L'ancien président de la Colombie, Álvaro Uribe Vélez, a convoqué mardi à une réunion extraordinaire les directeurs, les dirigeants régionaux et les candidats du parti Centro Democrático, dont il est le chef naturel. Lors de cette réunion, il a défini un comité de programme de cinq membres, chargé de décider comment consulter la position des militants pour les élections présidentielles.
Uribe a élu ces parlementaires à la tête du comité du programme : les sénateurs María Fernanda Cabal, Paloma Valencia, Miguel Uribe Turbay et Alirio Barrera, ainsi que le représentant de la Chambre Oscar Darío Pérez.
En outre, il a demandé que l'avis du double ancien candidat à la présidentielle, Oscar Iván Zuluaga et sa formule vice-présidentielle soient pris en considération jusqu'à ce lundi - date à laquelle Zuluaga a pris la décision personnelle de renoncer à son aspiration - Alicia Eugenia Silva.
L'idée de la commission est qu'elle décide, dans les plus brefs délais, de la manière dont les inclinations des plus de 600 000 membres du parti Centro Democrático seront consultées. En outre, ils doivent établir une série de points programmatiques fondamentaux qui soutiendront toute décision qu'ils prendront sur la voie à suivre pour le parti.
Au cours de la même réunion, diffusée sur les réseaux sociaux et accompagnée par la presse, chacun des cinq dirigeants élus a eu l'occasion d'exprimer son opinion au reste de la direction sur des questions telles que la démission de Zuluaga, les moments où l'enquête militante devrait être menée et le mea culpa par lequel Uribe a ouvert la réunion.
María Fernanda Cabal, la deuxième sénatrice la plus votée du parti, a déclaré que le Centre démocratique avait commencé un moment d'adversité et exerçait un leadership important depuis 2014, mais que le gouvernement Duque s'était allié à des ennemis de la communauté et avait fait des revers qui n'étaient pas ceux d'Uribe responsabilité.
Cabal a ajouté que les électeurs de Petro ne sont pas ses électeurs et qu'il est de la responsabilité du parti de faire retomber amoureux les non-uribistes et les indécis, ainsi que de former des coalitions avec des secteurs tels que Justa Libres et le Salut national.
De son côté, Paloma Valencia a avoué qu'elle était bouleversée que certains membres du Centre démocrate aient laissé seuls Zuluaga et Silva, qui avaient été élus par un mécanisme convenu avec les cinq précandidats - dont elle -. Selon le sénateur du Caucan, il était le seul candidat dans le pont qui représentait un désaccord total avec l'accord définitif avec les FARC, montré dans le plébiscite.
Elle a accepté une période de deux semaines, sept semaines restantes pour le premier tour, pour définir ce qui se passera ensuite avec l'avis du militantisme.
De son côté, l'ancien gouverneur de Casanare et sénateur élu, Alirio Josué Barrera, a assuré que l'une des raisons pour lesquelles le Centre démocrate a perdu autant de sièges dans ces assemblées législatives tient au fait que l'absence d'Uribe sur la carte n'a pas attiré les mêmes voix.

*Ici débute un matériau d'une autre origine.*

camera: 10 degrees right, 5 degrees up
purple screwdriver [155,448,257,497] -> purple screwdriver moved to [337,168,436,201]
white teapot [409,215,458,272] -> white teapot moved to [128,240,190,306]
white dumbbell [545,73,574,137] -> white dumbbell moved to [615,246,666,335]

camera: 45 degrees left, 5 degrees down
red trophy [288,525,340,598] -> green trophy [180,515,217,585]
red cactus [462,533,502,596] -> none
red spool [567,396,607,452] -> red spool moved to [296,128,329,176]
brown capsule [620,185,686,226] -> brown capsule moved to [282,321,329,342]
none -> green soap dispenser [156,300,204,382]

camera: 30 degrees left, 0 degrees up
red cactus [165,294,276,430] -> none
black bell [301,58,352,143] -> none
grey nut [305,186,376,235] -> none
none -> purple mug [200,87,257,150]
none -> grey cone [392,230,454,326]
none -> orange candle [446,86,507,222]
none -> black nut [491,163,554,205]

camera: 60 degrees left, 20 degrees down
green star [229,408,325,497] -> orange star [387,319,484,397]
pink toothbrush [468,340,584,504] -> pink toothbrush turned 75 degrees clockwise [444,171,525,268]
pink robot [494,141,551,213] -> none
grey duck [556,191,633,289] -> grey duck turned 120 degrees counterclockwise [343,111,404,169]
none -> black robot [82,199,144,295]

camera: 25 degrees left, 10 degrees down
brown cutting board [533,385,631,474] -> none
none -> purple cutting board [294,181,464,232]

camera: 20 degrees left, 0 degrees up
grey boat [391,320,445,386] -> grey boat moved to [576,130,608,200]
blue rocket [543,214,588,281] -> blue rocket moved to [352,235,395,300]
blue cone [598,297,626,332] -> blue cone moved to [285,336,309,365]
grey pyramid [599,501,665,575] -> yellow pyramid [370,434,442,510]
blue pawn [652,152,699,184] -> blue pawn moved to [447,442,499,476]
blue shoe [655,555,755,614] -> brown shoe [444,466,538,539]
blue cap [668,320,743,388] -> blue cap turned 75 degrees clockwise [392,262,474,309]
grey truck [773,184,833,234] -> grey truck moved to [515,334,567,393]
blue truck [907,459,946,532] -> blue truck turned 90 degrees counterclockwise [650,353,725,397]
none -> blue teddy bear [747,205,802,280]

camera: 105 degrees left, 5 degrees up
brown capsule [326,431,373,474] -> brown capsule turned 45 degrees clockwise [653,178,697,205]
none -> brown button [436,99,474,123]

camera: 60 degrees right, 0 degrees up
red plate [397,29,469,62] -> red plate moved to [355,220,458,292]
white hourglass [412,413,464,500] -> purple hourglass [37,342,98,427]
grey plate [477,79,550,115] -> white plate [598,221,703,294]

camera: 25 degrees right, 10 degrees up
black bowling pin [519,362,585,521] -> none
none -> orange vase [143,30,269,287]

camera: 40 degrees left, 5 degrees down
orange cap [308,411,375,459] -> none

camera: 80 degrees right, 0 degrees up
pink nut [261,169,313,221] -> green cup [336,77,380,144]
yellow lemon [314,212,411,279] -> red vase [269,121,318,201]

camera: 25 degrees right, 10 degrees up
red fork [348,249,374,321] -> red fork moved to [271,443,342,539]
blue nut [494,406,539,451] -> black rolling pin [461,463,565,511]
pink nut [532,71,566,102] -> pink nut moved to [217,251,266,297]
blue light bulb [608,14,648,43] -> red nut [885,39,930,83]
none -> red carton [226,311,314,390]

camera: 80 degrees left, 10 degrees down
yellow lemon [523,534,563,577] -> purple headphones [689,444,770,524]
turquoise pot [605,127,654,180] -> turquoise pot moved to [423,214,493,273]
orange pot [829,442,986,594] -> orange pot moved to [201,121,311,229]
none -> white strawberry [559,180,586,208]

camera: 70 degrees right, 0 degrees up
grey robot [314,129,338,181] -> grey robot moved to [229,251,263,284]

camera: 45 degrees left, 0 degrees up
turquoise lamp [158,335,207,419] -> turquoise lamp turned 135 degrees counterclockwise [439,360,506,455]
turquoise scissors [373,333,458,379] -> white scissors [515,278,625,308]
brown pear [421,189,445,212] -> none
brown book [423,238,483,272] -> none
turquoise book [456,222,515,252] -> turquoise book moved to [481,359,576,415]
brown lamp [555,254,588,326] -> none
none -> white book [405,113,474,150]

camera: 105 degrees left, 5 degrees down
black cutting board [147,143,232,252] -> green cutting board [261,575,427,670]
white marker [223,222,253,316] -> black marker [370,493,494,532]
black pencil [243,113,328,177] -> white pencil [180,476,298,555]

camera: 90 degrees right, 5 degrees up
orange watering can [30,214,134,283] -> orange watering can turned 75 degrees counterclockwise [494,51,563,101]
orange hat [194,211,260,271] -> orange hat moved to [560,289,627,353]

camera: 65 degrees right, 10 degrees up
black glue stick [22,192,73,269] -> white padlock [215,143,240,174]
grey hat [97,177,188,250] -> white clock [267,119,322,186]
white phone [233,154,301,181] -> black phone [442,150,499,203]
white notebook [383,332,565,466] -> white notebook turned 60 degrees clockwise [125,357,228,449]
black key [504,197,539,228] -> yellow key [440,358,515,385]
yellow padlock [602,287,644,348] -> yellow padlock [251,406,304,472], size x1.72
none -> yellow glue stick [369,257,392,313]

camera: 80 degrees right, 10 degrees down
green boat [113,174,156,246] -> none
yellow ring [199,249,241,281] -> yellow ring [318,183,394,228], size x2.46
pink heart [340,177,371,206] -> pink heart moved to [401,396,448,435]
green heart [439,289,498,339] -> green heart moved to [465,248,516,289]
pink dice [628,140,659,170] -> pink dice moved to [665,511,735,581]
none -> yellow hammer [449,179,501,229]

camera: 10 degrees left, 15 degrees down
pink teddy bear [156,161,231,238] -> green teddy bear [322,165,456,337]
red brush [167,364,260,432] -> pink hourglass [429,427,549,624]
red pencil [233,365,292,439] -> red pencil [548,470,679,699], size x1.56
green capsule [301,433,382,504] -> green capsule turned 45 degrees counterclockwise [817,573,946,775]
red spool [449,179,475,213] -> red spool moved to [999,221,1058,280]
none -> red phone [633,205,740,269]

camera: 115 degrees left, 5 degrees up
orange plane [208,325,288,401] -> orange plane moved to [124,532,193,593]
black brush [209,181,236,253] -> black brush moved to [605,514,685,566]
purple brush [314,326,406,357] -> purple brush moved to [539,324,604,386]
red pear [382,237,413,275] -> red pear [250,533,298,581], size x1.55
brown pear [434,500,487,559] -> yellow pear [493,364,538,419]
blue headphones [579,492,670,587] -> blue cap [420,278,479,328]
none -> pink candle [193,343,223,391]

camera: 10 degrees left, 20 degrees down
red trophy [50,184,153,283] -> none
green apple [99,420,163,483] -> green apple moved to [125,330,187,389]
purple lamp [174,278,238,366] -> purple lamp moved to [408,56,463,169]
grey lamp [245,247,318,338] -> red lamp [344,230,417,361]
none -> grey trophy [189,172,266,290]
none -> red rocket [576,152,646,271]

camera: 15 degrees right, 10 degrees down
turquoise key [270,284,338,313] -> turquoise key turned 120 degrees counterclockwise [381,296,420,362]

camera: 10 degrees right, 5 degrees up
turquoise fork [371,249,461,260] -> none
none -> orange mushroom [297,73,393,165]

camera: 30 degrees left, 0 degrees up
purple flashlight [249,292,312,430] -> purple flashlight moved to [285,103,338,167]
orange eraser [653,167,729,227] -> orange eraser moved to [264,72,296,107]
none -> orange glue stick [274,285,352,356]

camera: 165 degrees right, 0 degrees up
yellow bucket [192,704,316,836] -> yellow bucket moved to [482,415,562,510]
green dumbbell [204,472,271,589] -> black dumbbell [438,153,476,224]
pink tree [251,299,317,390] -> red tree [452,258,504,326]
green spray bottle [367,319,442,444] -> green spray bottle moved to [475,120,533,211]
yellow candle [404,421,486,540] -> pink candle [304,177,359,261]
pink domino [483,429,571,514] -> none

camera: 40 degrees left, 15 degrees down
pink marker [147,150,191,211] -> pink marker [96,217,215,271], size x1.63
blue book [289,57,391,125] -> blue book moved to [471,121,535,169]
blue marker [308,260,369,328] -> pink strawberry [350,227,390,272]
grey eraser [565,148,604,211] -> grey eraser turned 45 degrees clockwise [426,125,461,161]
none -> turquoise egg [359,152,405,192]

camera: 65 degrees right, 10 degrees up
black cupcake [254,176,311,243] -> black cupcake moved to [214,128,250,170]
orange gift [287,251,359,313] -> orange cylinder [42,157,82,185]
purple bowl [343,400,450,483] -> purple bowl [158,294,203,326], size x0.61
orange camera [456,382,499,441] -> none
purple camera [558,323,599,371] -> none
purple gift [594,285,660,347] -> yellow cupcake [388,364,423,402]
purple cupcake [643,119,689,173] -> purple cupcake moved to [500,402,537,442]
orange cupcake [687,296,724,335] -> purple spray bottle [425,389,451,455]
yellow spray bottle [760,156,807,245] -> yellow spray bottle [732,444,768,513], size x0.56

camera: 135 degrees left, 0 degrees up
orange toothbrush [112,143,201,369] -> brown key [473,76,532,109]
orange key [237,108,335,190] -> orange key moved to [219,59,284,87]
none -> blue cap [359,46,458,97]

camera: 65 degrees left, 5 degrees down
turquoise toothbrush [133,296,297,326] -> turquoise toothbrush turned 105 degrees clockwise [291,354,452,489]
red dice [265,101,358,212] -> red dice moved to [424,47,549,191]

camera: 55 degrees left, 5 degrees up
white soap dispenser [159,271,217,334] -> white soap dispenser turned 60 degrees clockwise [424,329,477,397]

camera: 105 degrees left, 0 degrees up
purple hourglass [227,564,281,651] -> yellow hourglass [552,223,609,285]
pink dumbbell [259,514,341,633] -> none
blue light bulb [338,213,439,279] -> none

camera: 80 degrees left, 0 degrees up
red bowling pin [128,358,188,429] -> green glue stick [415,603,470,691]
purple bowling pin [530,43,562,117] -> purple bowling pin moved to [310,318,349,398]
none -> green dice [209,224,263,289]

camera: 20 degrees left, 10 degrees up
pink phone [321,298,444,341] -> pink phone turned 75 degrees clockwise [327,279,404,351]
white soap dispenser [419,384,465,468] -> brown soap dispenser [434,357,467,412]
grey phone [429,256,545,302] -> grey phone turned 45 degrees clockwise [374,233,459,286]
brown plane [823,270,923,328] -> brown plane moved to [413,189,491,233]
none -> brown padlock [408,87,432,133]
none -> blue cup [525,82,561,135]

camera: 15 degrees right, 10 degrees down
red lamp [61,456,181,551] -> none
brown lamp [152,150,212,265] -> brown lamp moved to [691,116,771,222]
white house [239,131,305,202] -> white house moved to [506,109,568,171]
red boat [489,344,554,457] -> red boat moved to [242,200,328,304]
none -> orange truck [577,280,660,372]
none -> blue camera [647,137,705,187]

Il a accepté de participer à des coalitions.
Miguel Uribe Turbay a assuré qu'il avait une vaste expérience dans la psyché du candidat au Pacte historique, Gustavo Petro, car il était le chef de l'opposition au Conseil de Bogotá pendant son mandat. Il a déclaré que, tout comme Uribe pensait le bien-être du pays au-dessus des calculs politiques, le parti devrait agir de la même manière.
D'autres personnalités visibles du parti, telles que Fabio Valencia Cossio, et le leader de la jeunesse uribiste, ont pris la parole pour dire que la majorité du Centre démocratique était encline à voter pour Fico Gutiérrez et qu'il était redondant d'appeler à des consultations.
L'ancien président et les autres personnes présentes n'étaient pas d'accord avec cette idée pour plusieurs raisons. Tout d'abord, Uribe craint que la prise d'une telle décision sans militantisme ne fasse en sorte que Fico soit stigmatisé par le fait de « candidat d'Uribe » et finisse par perdre les élections. « Beaucoup a été celui qui n'est pas dans le chemin », a-t-il dit.
En outre, il estime que le leadership régional ou chrétien et le militantisme peuvent avoir des points de vue différents et que cela vaudrait la peine d'être pris en compte ; même si la décision finale est de donner au parti la liberté de choisir le candidat que chaque militant considère comme idéal.